| Supplied records |

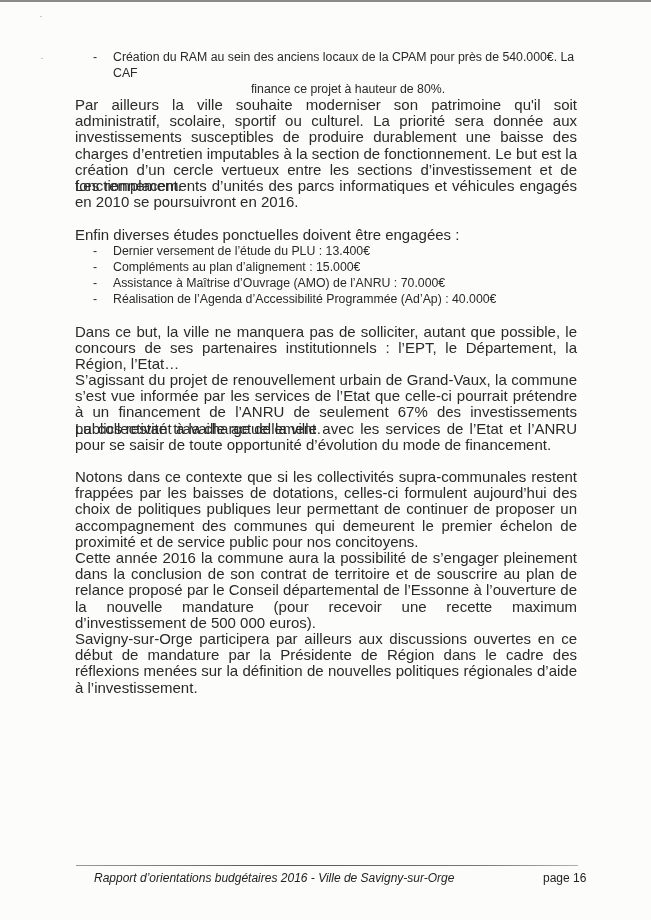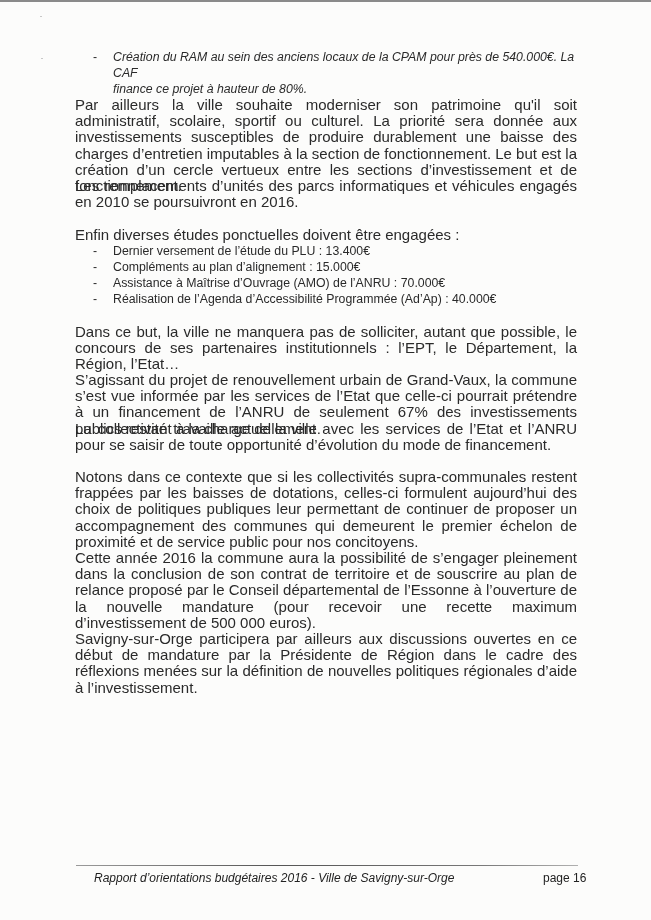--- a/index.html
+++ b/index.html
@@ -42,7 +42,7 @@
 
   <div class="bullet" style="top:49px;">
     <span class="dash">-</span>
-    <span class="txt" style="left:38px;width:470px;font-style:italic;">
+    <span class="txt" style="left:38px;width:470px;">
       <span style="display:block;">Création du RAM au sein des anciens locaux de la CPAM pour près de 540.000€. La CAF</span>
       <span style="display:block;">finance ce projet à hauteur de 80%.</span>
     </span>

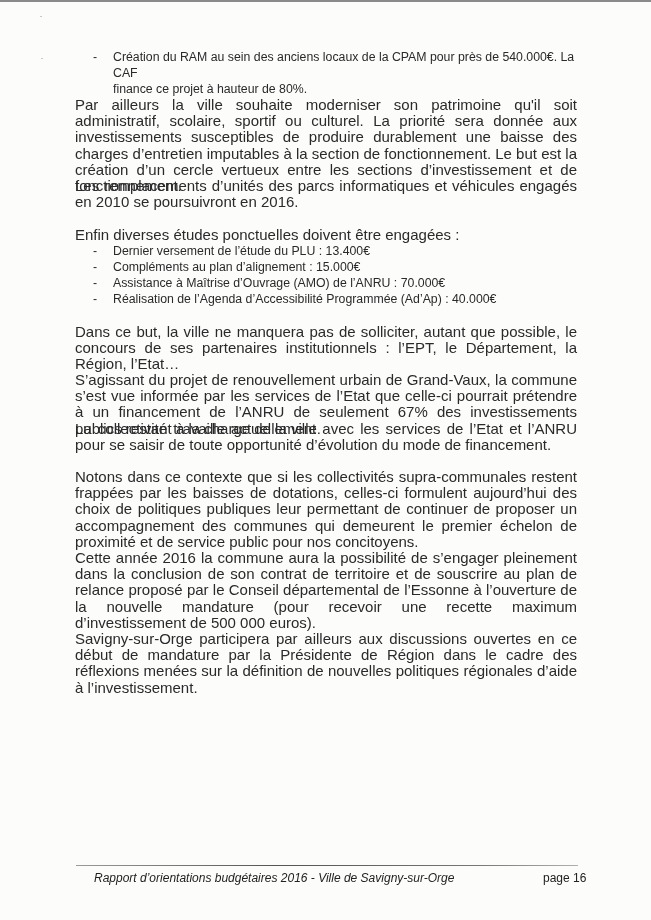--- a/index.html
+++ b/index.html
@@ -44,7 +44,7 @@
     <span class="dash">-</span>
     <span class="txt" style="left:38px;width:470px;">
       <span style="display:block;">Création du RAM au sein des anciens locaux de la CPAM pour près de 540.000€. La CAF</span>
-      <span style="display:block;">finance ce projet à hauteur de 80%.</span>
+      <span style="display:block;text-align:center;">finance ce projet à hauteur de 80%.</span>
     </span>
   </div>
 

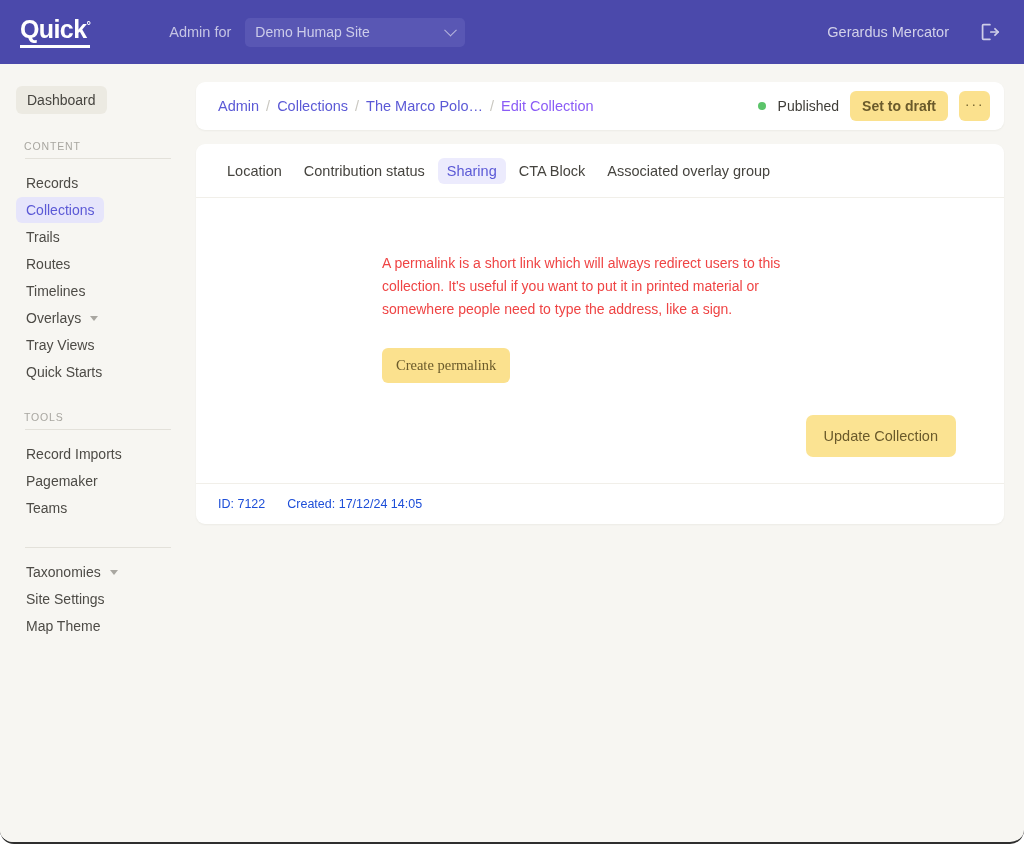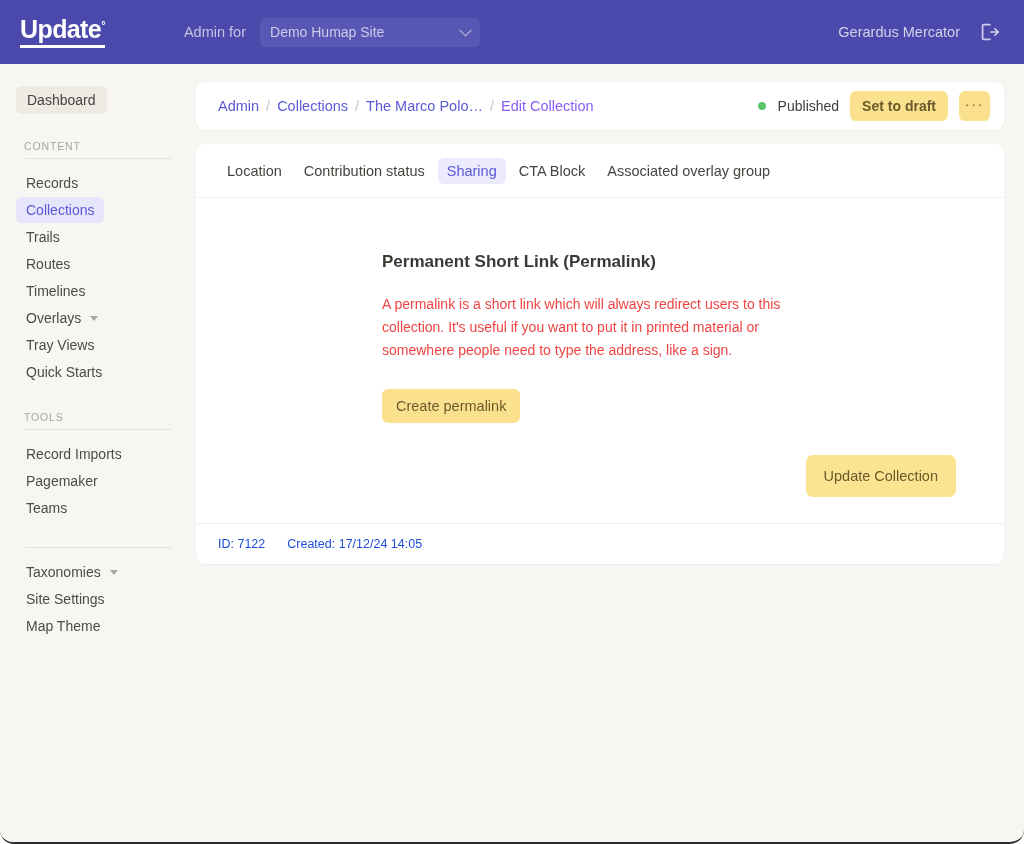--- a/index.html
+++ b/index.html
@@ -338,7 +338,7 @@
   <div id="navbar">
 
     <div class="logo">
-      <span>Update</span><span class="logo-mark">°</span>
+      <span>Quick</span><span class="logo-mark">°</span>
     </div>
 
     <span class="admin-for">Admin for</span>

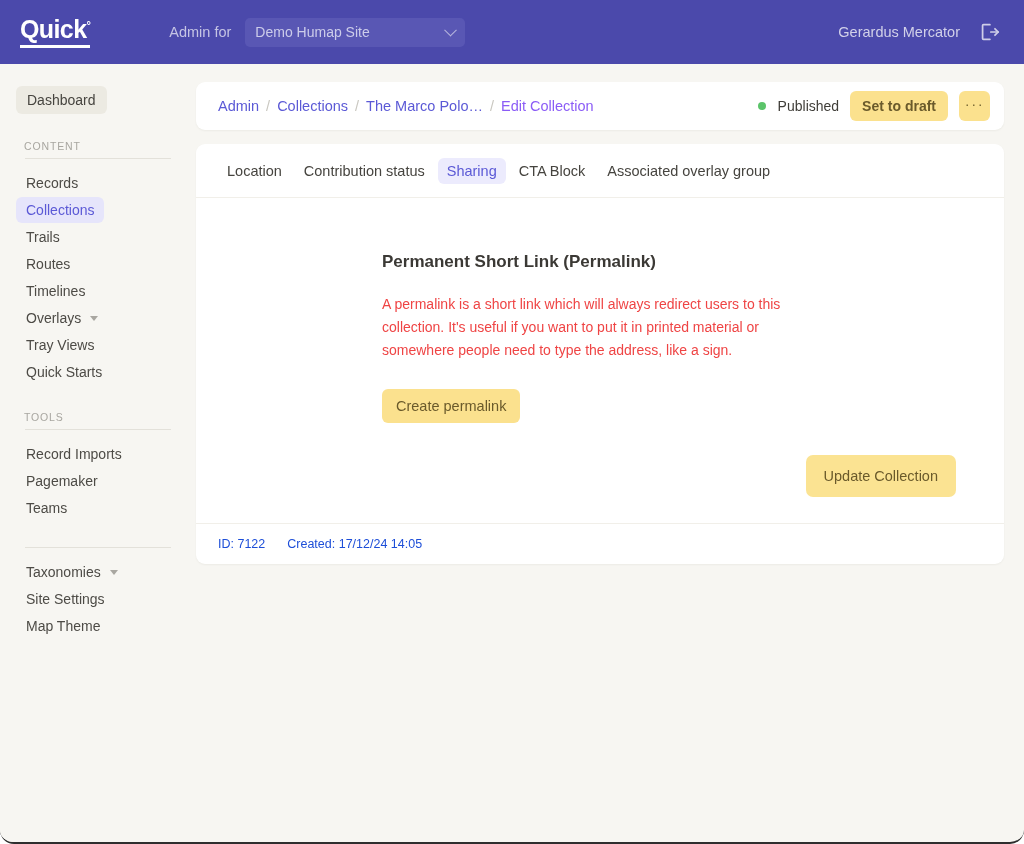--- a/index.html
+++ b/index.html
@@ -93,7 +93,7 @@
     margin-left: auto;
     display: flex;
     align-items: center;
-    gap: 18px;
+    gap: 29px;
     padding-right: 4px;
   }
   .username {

| Your task |
Every line above has to be output exactly; the pictures must be dropped.

| Answer area |
--- a/index.html
+++ b/index.html
@@ -42,7 +42,7 @@
 
   <div class="bullet" style="top:49px;">
     <span class="dash">-</span>
-    <span class="txt" style="left:38px;width:470px;font-style:italic;">
+    <span class="txt" style="left:38px;width:470px;">
       <span style="display:block;">Création du RAM au sein des anciens locaux de la CPAM pour près de 540.000€. La CAF</span>
       <span style="display:block;">finance ce projet à hauteur de 80%.</span>
     </span>

--- a/index.html
+++ b/index.html
@@ -44,7 +44,7 @@
     <span class="dash">-</span>
     <span class="txt" style="left:38px;width:470px;">
       <span style="display:block;">Création du RAM au sein des anciens locaux de la CPAM pour près de 540.000€. La CAF</span>
-      <span style="display:block;">finance ce projet à hauteur de 80%.</span>
+      <span style="display:block;text-align:center;">finance ce projet à hauteur de 80%.</span>
     </span>
   </div>
 

--- a/index.html
+++ b/index.html
@@ -338,7 +338,7 @@
   <div id="navbar">
 
     <div class="logo">
-      <span>Update</span><span class="logo-mark">°</span>
+      <span>Quick</span><span class="logo-mark">°</span>
     </div>
 
     <span class="admin-for">Admin for</span>

--- a/index.html
+++ b/index.html
@@ -93,7 +93,7 @@
     margin-left: auto;
     display: flex;
     align-items: center;
-    gap: 18px;
+    gap: 29px;
     padding-right: 4px;
   }
   .username {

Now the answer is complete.